Tukwila woman installed as state school board association head
Tue, 12/06/2011
Press release
Tukwila School Director Mary Fertakis has been sworn in as president of the Washington State School Directors’ Association, an organization made up of the state’s 1,477 locally elected school board members.
The installation of officers took place Nov. 27 during the WSSDA Annual Conference in Bellevue.
Fertakis was elected president-elect by WSSDA members last year. Under the association's bylaws, the president-elect automatically becomes president the following year.
As WSSDA president for 2012, Fertakis serves as an advocate for school boards and their efforts to promote student achievement. The president represents the association and communicates its positions to legislators, members of Congress, the State Board of Education, the Office of Superintendent of Public Instruction and the U.S. Department of Education.
Fertakis has been a member of the Tukwila School Board for 16 years, serving as the board president, vice president and legislative representative.
She has been active in the association through service on the WSSDA Board of Directors, Legislative Committee, Urban Issues Committee, Federal Relations Network, the Achievement Gap Task Force and D-MAT. She is a 2006 graduate of the association's Leadership WSSDA training program.
The last Tukwila school director to be president of WSSDA was Herman Anderson, in 1941. Anderson was one of the people who helped to establish WSSDA.
The Tukwila School District administration building was named after him as part of the 2008 Tukwila Centennial.
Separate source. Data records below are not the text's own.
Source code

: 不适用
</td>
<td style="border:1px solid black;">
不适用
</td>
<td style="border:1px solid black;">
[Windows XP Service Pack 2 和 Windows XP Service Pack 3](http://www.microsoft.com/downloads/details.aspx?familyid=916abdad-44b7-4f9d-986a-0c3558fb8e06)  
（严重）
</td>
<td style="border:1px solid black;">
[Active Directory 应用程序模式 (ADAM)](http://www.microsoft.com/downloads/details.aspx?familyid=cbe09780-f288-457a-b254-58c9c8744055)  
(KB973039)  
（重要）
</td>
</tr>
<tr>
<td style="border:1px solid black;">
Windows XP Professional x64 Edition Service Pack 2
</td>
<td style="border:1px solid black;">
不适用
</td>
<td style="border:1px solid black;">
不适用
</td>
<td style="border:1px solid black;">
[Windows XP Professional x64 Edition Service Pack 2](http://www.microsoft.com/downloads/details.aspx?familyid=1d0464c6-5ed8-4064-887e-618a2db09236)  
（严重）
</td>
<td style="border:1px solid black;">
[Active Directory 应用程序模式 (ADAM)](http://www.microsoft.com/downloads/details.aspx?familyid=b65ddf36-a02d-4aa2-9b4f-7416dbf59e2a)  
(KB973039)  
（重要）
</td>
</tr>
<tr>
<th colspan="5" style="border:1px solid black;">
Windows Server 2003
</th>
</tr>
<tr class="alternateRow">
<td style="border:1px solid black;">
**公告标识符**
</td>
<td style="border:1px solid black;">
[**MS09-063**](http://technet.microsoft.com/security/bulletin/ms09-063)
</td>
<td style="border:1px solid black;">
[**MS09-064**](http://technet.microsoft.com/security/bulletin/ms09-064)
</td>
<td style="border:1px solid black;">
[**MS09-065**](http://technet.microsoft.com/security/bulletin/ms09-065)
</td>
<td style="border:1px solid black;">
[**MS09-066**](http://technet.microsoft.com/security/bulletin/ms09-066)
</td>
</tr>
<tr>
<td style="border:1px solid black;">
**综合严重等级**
Founded in 1922, the Washington State School Directors’ Association is comprised of all 1,477 school board members from Washington’s 295 school districts. The districts they lead serve more than one million students, have a combined annual budget of $6 billion, and employ nearly 100,000 people.
WSSDA’s core mission is focused on ensuring that school board members have the knowledge, tools and services they need to effectively govern their districts and improve student learning.